Shoe horned in to the large back table, we immediately ordered some pre-drinks and nibbles while we waited for our dining companions. The Sicilian Spritzer (made of Rosso Antico, Cinzano Bianco and gassosa) was a perfect drink for a hot night – cool, tart and refreshing:
I could seriously drink a lot of these, and Bar Idda realises this by offering them either by the glass or by the jug. Definitely a jug next time!
We also ordered the green olives (marinated with fennel and lemon) and the salami platter with smoked provolone (apologies for the dodgy photos):
These arrived at the table as our friends arrived and were promptly demolished.
Our hunger had only somewhat abated, so we immediately turned to the menu for more. Bar Idda is a shared plate type of place and the menu is divided into small starters, main sized meals and sides. With the advice from our waiter, the six of us ordered 2 entrees, 5 mains and 3 side dishes.

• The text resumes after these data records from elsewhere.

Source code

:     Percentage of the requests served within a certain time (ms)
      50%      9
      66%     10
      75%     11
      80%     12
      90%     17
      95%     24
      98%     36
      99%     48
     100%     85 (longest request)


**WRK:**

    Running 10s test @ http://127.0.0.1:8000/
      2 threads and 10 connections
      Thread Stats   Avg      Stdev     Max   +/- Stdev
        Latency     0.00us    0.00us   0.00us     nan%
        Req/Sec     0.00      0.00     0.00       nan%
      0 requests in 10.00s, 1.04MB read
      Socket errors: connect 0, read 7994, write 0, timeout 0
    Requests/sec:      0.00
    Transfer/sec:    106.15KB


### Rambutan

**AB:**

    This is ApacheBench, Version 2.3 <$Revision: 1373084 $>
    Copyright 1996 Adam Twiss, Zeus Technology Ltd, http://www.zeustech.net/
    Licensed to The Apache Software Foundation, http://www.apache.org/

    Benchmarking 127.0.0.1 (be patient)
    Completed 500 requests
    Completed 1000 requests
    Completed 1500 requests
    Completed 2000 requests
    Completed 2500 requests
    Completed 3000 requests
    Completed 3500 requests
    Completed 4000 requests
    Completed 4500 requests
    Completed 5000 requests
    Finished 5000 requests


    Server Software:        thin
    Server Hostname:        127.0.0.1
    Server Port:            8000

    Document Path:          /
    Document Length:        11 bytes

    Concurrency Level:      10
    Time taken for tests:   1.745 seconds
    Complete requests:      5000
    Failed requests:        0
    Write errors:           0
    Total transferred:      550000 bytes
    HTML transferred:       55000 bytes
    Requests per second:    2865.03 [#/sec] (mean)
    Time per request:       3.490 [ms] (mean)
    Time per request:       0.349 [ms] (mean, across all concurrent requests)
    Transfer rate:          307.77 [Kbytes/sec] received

Everything began arriving at once: sardines, pork and fennel sausage and pistachio encrusted lamb cutlets:
The sardines were served fried, coated in semolina with fresh lemon, with some great crunch from the batter. The fennel and pork sausage (which looked a little strange) was strongly flavoured of fennel and the capsicum relish added some sweetness. The cutlets were quite simple, tender and coated in a pistachio batter.
The mains arrived, firstly the rabbit. It had been stewed with carrot, capers, olives and sultanas and sat atop a bed of couscous. The rabbit flavoursome, unctuous and falling apart in my mouth.
The grilled fish (I think it was swordfish) was perfectly cooked and perfectly unadorned.
The side dishes we had were as follows:
The potatoes with mayonnaise/aioli were a little bland. The chicory salad made up for this, with the strong flavour from the leaves together with a simple dressing. The best of the sides was the broadbean, pea and asparagus salad with spanish onion and breadcrumbs – this was well judged with sweetness from the onion, crunch from the breadcrumbs and the freshness of the greenery.
So we had managed to put quite a bit of food away, but the dessert menu beckoned. I ordered the gelato, which turned out to be cinnamon flavoured:
The gelato was excellent, particularly on a warm night – the flavour of the cinnamon was perfectly judged.
Around the table a range of other desserts were ordered:
The cassata was seriously good, even with the lurid green icing. Sandwiched between layers of boozy soaked sponge was whipped ricotta studded with dried fruit. The cannoli was reportedly pretty good as well – crisp outer with a rich chocolately filling. Finally, the fig stuffed cake – dense, sweet and rich.
As we got up to leave, I realised that while we were eating the place had emptied (I guess it was 10.30pm on a Wednesday):
All in all, it was a very solid meal. Bar Idda aims for simple Sicilian food and does this very well. I felt that some of the dishes could have had a bit more punch or interest, perhaps this was particularly so after my great meal at Gigibaba. Nonetheless, it was an enjoyable night and I think I’ll be back (particularly for a jug or two of the Sicilian Spritzer!!).
UPDATE: We have since returned, for a meal with friends as part of Mr M’s thirtieth celebrations. We sat in the upstairs room, ordered the set menu and had a raucous time. Still highly recommended!